I use Windows today and I admit it is a very user friendly experience and I like the polish it gives. It always seemed like a better OS then Mac to me. Their usefulness always seemed to outstrip their severe consumeristic limitations..Also think about the mainstream didn’t really start buying computers until Win2000 because of it’s stability.
But I duel boot Linux and Windows now and find Linux to be more for the hardcore programmer.
Also I didn’t own an OS since OS/2 and now own XP and Linux.
Oh well, he is giving allot of money to good non-profits, mainly drug makers, that’s pretty good.
I think the people he is putting in to replace him are a little more friendlier to open source though; which I think is a good step to keep things more balanced.
Bill Gates claiming to have invented the environment for Open Source through an open BIOS:
How Microsoft invented Open Source by BillG:
http://www.theregister.co.uk/2001/11/09/how_microsoft_invented_open…
he is at a place where he can make some good change. good for Bill Gates
Go Bill Gates
This is a sign hes not near as greedy, avravacious, and driven by power as we all think he is.

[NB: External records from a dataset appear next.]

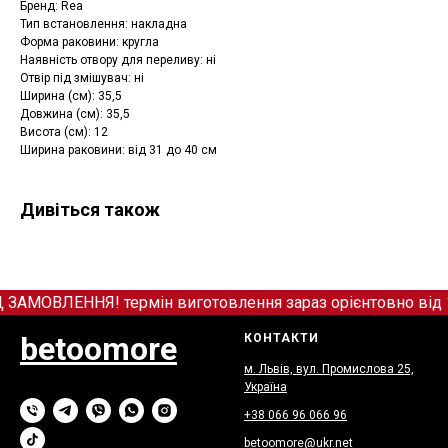
Бренд: Rea
Тип встановлення: накладна
Форма раковини: кругла
Наявність отвору для переливу: ні
Отвір під змішувач: ні
Ширина (см): 35,5
Довжина (см): 35,5
Висота (см): 12
Ширина раковини: від 31 до 40 см
Дивіться також
ОВЛЕННЯ! термін виготовлення зараз орієнтовно від 12
betoomore
КОНТАКТИ
м. Львів, вул. Промислова 25,
Україна
+38 066
9
6 066 96
betoomore@ukr.net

Perhaps this is a sign hes getting away from a giant obelisk which very clearly if not careful is going to topple over and crush everyone involved nearby. Perhaps this is a sign hes trying to get in touch with his inner self and refute hi evil ways.
Perhaps I dont care, because Gates or not, MS exists in one form or another, and it doesnt affect my daily life any.
Perhaps he’s just taking a page out of Andrew Carnegie’s playbook.